# [Exercise description]
Transcribe the listing below only from the line with "The Irrawaddy, November" up to and including the line with "Amnesty International, November".

# [Extracted data]
┌──

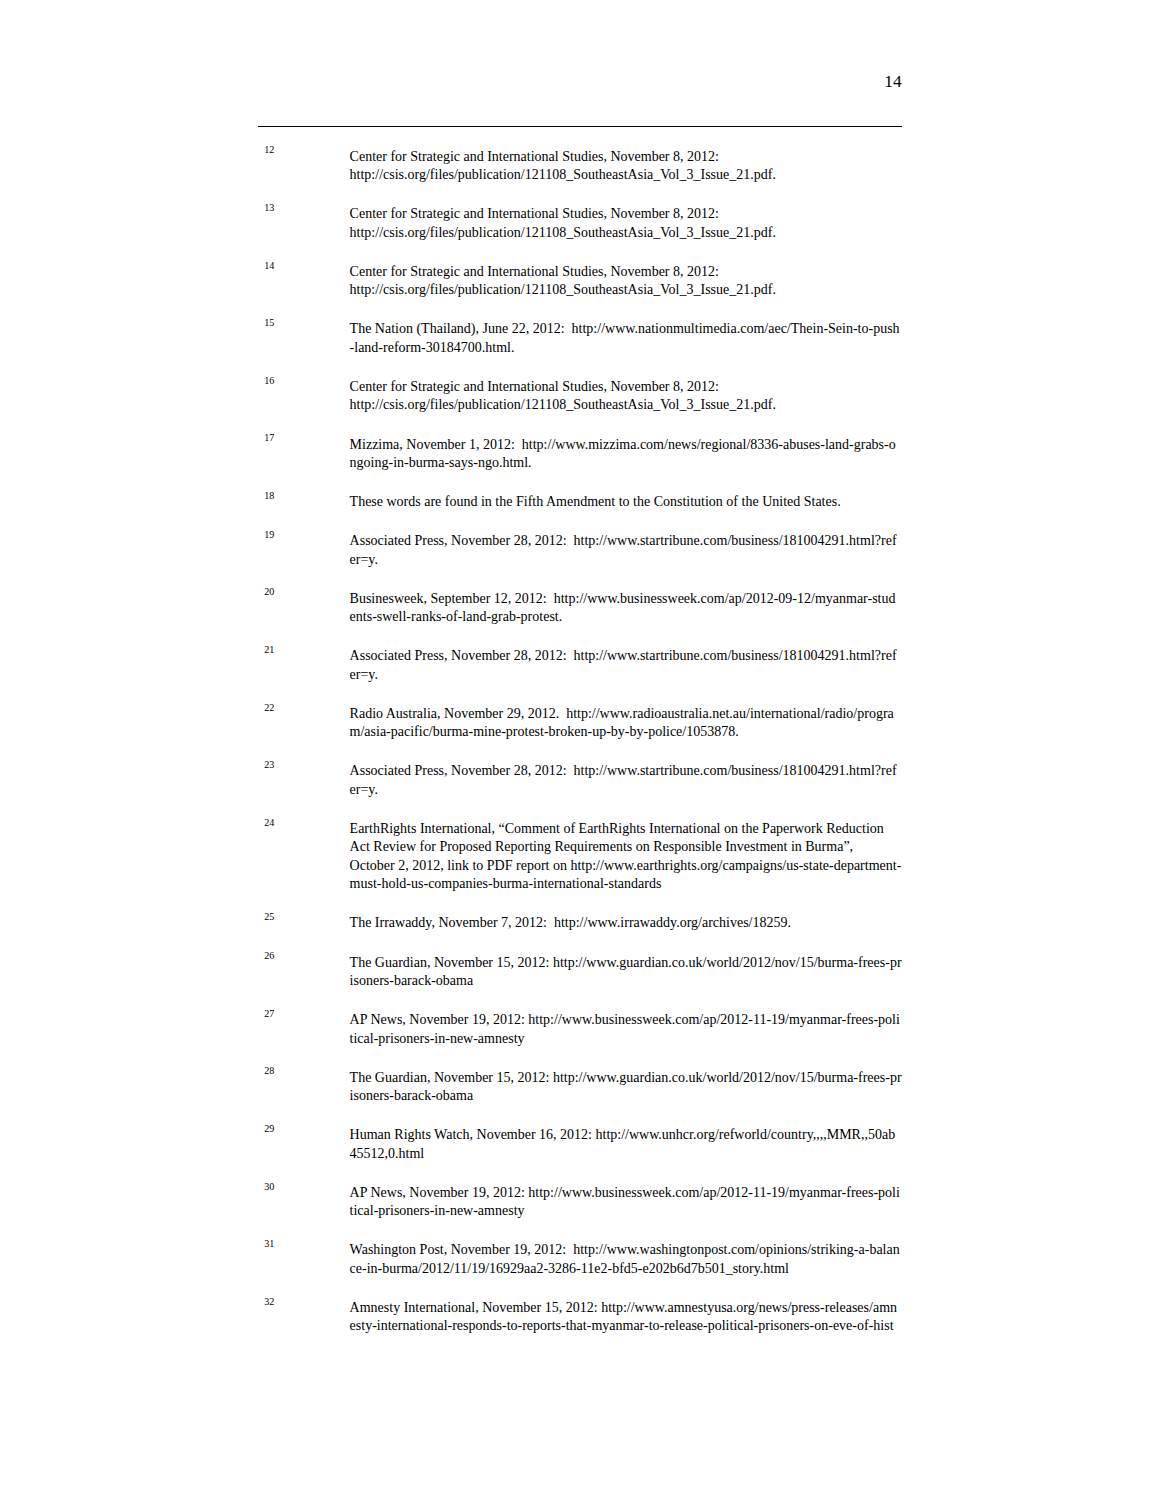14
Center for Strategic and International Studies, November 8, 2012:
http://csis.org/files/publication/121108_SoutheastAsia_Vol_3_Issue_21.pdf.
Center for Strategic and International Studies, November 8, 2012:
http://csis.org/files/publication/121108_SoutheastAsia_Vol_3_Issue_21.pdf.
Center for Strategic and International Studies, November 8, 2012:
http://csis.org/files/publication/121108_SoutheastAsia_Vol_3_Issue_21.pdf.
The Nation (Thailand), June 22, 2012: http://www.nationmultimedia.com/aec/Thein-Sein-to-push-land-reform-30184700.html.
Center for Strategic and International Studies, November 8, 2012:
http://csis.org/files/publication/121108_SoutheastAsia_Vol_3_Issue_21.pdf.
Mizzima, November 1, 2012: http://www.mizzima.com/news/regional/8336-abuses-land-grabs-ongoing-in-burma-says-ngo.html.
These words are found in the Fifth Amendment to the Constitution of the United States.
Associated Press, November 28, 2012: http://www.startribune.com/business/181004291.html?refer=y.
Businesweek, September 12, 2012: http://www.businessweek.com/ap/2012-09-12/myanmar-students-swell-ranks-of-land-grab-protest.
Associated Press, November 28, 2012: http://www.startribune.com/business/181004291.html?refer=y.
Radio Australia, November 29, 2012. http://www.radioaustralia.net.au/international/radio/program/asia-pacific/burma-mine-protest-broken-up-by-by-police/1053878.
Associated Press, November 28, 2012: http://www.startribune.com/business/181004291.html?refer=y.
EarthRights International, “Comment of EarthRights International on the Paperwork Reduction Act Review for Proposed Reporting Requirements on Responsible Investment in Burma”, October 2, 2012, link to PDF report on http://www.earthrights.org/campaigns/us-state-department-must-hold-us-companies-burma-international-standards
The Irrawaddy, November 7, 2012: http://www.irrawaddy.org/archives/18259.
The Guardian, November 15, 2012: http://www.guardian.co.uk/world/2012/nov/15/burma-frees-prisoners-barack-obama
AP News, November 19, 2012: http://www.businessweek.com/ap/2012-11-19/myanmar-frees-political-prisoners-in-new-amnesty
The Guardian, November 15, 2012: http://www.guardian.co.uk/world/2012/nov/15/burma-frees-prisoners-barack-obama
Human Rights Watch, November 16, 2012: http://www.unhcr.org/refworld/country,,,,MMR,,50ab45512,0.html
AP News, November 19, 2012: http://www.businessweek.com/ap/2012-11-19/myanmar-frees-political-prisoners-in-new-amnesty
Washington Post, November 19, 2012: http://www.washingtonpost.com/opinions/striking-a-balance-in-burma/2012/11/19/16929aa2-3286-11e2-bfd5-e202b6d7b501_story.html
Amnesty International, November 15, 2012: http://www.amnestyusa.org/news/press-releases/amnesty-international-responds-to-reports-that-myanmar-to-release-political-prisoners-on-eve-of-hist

└──
┌──

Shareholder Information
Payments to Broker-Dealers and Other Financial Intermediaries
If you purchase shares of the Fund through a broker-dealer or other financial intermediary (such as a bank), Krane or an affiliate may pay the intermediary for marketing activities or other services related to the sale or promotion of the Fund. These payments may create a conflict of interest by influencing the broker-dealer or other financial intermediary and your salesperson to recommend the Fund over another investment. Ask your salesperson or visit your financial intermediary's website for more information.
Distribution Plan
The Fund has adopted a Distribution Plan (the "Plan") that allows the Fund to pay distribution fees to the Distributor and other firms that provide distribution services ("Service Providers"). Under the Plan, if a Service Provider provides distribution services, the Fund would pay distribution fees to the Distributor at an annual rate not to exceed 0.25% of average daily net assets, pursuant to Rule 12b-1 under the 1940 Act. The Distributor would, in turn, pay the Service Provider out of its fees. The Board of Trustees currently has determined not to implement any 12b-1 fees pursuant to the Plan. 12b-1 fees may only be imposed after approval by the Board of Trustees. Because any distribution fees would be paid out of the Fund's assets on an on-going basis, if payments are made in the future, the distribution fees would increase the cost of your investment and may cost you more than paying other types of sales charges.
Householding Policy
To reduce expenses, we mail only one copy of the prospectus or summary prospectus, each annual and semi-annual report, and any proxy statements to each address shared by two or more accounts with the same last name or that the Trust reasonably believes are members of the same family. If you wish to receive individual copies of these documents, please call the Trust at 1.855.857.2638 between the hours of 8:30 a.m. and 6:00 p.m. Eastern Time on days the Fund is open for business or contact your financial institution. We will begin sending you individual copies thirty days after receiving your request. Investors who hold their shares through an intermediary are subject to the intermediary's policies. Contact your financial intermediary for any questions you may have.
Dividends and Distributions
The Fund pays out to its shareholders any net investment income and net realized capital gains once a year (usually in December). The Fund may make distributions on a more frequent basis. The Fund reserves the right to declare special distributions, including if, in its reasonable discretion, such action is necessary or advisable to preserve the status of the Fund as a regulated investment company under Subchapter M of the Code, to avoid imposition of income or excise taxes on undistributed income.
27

└──

# [Answer to this problem]
The Irrawaddy, November 7, 2012: http://www.irrawaddy.org/archives/18259.
The Guardian, November 15, 2012: http://www.guardian.co.uk/world/2012/nov/15/burma-frees-prisoners-barack-obama
AP News, November 19, 2012: http://www.businessweek.com/ap/2012-11-19/myanmar-frees-political-prisoners-in-new-amnesty
The Guardian, November 15, 2012: http://www.guardian.co.uk/world/2012/nov/15/burma-frees-prisoners-barack-obama
Human Rights Watch, November 16, 2012: http://www.unhcr.org/refworld/country,,,,MMR,,50ab45512,0.html
AP News, November 19, 2012: http://www.businessweek.com/ap/2012-11-19/myanmar-frees-political-prisoners-in-new-amnesty
Washington Post, November 19, 2012: http://www.washingtonpost.com/opinions/striking-a-balance-in-burma/2012/11/19/16929aa2-3286-11e2-bfd5-e202b6d7b501_story.html
Amnesty International, November 15, 2012: http://www.amnestyusa.org/news/press-releases/amnesty-international-responds-to-reports-that-myanmar-to-release-political-prisoners-on-eve-of-hist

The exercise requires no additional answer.